Estaba ansioso. Regresabas de Esquel. Hacía ya un mes que no te veía, que no te sentía.
Sonó el timbre de mi casa. La emoción jugaba con mi pulso y no me dejaba encontrar la cerradura.
Eras vos. Estabas del otro lado de la puerta. Cruzaste el umbral. Nos miramos. Los cuerpos se atrajeron como imanes. No pudimos detenerlos. Nuestras manos se condujeron con pericia sobre el cuerpo del otro. Recorrieron aquellos rincones tantas veces recorridos. Recordaron cicatrices y lunares. Una corriente eléctrica atravesó mi espalda cuando tus labios hicieron contacto con los míos.
En ese momento la ropa comenzó a asfixiarnos. La pasión derrotó a las costuras, a las hebillas y a los botones, que eran la prisión de nuestra piel.
En el recorrido hacia la cama quedó un tendal de prendas inertes y frías que agonizaban ante el vacío que habían dejado nuestros cuerpos, ahora desnudos, libres.
Un pequeño empujón te derribó sobre el colchón. Estabas indefenso, a la espera del ataque. Mis manos fueron re-conociendo cada centímetro de tu piel nueva y floreciente. Te estremecías ante el recuerdo del encuentro tantas veces imaginado, de ese recuerdo que ahora es instante, de ese instante que ahora es caricia, de esa caricia que ahora es encuentro.
Tu respiración intentaba sofocar a la impaciencia, mientras mi dedo llegaba al final de su aventura epidérmica. Se posó justo ahí, en aquel lugar que sólo vos y yo conocemos, aquel lugar que juntos descubrimos. Lo que era un suave suspiro se transformó en un jadeo ardiente que marcaba el compás de mis movimientos.
Mi boca, celosa de mis manos, que habían llegado a donde ella quería estar, no quiso ser menos y se lanzó precipitada a una carrera que dejaba a su paso un sendero de humedad que erizaba tu piel.
Por momentos jinete, por momentos la bestia, ambos cabalgamos sobre la montura del deseo. Nuestras voces a veces fueron susurros, a veces aullidos. En nuestras palabras se mezclaron el amor, la ternura y la vulgaridad. Tu sudor se confundía con el mío, ya no sabíamos donde terminaba uno y comenzaba el otro.

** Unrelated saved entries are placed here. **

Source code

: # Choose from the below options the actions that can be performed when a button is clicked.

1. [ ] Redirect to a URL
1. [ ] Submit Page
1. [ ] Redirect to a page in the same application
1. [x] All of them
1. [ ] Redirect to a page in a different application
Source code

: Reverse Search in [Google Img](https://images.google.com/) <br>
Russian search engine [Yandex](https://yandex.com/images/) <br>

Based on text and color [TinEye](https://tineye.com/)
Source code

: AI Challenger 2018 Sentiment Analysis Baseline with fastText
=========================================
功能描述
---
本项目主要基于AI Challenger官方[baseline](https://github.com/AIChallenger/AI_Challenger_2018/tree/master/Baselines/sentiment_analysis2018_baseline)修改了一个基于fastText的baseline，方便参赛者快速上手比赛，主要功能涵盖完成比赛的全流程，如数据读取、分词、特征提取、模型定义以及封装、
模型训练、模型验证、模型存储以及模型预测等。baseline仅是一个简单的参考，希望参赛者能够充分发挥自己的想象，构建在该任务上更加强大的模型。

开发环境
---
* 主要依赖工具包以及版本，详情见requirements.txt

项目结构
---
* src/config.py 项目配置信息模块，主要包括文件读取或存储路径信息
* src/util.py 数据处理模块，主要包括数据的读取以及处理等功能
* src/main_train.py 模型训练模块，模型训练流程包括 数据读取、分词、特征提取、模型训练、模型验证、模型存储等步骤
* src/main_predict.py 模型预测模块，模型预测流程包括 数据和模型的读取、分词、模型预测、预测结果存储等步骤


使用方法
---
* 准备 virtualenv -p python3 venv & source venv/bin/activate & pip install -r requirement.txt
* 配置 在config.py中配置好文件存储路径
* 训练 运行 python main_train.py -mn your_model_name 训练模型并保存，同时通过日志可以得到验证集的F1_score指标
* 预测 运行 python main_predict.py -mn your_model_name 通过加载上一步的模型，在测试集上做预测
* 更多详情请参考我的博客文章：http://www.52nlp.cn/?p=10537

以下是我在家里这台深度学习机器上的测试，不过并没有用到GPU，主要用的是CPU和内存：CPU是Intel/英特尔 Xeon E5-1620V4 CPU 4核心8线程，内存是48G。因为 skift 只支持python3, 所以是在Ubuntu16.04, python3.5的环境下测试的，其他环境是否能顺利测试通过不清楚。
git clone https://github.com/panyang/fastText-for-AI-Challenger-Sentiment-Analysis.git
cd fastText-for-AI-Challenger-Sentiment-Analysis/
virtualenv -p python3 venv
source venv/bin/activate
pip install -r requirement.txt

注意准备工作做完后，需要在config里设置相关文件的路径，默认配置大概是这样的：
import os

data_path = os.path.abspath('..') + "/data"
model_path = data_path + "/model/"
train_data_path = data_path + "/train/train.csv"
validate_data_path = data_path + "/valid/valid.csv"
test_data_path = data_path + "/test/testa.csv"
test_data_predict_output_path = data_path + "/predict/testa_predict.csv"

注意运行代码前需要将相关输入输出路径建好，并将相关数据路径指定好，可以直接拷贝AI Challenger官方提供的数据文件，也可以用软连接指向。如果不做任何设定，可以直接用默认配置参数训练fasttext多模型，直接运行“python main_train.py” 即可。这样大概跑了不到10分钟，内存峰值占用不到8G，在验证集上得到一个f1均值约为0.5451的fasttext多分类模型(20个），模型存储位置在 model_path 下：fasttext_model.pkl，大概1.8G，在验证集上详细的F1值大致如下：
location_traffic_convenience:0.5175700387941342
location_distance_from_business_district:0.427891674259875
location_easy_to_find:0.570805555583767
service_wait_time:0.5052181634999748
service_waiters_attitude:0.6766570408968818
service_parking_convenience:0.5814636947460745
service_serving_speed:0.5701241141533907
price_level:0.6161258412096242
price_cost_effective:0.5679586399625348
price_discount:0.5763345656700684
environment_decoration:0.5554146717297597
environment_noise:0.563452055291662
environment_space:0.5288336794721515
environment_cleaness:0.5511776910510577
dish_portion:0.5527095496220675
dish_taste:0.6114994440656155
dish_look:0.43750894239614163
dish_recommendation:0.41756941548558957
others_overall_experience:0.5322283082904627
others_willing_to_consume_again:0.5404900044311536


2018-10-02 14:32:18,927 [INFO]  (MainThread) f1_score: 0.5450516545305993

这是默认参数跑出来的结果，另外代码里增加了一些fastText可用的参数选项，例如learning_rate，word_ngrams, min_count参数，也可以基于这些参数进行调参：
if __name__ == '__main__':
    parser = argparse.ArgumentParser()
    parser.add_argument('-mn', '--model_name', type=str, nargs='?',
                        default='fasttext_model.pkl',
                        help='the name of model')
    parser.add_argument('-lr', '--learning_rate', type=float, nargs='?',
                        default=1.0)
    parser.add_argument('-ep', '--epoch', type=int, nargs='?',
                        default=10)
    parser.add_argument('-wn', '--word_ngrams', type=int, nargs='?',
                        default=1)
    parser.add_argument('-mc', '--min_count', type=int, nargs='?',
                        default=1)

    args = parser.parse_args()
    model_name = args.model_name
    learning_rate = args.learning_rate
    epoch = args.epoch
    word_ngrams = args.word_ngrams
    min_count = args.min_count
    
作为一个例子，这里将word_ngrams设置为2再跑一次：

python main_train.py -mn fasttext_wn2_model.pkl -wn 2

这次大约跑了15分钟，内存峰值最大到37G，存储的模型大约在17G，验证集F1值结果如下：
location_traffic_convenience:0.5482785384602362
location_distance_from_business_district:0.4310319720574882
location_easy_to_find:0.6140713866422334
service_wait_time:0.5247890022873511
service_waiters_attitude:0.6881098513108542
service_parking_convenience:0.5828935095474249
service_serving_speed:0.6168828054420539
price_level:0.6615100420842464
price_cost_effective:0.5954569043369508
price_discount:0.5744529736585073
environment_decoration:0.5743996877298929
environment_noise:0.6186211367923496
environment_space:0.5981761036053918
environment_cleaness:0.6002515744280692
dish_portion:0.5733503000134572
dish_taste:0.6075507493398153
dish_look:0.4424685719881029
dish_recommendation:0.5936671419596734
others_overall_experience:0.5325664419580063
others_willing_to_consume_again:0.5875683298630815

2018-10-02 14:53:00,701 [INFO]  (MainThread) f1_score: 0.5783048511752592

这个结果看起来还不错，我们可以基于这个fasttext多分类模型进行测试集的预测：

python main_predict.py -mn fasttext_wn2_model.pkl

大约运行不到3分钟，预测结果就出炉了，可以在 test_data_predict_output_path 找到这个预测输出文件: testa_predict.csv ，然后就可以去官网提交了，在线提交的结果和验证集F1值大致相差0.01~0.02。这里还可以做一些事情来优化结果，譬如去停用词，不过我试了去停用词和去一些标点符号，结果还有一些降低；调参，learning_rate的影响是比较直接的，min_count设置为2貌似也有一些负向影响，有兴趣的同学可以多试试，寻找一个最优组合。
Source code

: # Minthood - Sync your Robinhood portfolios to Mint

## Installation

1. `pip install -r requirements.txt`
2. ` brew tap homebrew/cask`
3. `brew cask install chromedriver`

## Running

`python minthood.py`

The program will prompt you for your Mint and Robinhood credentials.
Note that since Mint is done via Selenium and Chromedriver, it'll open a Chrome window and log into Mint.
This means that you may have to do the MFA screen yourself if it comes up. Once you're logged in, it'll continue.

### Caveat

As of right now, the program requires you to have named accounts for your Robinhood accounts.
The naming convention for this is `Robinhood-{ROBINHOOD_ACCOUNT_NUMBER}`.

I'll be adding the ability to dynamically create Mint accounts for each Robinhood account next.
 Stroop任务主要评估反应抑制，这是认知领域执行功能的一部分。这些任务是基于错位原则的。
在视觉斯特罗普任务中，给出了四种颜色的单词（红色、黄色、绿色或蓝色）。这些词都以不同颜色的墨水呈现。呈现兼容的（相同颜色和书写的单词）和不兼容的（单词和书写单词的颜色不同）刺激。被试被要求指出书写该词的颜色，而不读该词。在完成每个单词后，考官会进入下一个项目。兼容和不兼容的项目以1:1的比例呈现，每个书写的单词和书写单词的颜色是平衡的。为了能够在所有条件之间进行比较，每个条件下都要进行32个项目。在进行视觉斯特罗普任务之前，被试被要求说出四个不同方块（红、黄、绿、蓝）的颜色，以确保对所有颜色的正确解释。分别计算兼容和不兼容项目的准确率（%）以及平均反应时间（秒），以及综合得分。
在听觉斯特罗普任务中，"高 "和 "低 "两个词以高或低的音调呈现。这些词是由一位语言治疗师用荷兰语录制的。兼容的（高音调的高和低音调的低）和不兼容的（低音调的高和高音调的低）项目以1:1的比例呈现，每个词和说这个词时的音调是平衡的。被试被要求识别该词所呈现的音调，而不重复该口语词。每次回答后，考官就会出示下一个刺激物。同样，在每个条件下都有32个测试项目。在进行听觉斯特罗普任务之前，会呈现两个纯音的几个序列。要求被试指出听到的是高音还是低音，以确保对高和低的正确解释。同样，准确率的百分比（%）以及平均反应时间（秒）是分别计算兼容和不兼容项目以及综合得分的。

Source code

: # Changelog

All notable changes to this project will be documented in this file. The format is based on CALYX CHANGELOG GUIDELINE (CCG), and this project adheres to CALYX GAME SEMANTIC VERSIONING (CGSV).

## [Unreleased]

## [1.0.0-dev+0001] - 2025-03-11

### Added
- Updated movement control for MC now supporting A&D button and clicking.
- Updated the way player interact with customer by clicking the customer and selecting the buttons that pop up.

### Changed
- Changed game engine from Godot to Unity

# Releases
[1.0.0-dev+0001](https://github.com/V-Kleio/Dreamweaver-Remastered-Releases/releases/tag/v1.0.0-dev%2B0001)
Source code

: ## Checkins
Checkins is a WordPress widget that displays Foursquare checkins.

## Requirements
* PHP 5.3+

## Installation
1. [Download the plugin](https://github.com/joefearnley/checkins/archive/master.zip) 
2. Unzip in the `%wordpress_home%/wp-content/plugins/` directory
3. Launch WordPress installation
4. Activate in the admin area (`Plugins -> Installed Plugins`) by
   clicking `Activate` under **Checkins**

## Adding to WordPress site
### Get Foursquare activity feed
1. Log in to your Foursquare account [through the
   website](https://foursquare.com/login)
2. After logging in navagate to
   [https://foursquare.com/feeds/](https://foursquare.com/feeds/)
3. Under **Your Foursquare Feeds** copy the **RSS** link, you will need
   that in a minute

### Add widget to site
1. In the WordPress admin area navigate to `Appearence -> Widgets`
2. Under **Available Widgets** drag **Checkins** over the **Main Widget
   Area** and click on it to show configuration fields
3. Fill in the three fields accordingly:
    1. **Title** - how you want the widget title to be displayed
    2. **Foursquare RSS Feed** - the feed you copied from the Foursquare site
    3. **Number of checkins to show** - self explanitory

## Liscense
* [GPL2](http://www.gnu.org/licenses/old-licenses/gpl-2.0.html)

Toda la pasión y el desenfreno, las caricias y los besos contenidos por treinta días, culminaron repentinamente cuando nuestros ojos se encontraron. El tiempo se detuvo. No nos animábamos a hacer el más mínimo movimiento. Eran nuestros ojos que estaban hablando su lenguaje, un lenguaje sin palabras, sin gestos, un lenguaje que sólo ellos comprendían.
Te recosté suavemente sobre la almohada. Mis dedos recorrieron tu rostro, acariciaron tus ojos, tus labios, una sonrisa se dibujó cuando aquel cosquilleo te hizo suspirar. Lentamente acerqué mis labios a tu cuello, besé tus hombros, sentí tu aliento rozar mis oídos. Cada movimiento era tan lento que parecía que estábamos bajo el agua.
Sin hablar me lo pediste y nuestros cuerpos se unieron como si fueran dos mitades de un mismo todo que el tiempo bendijo con el reencuentro.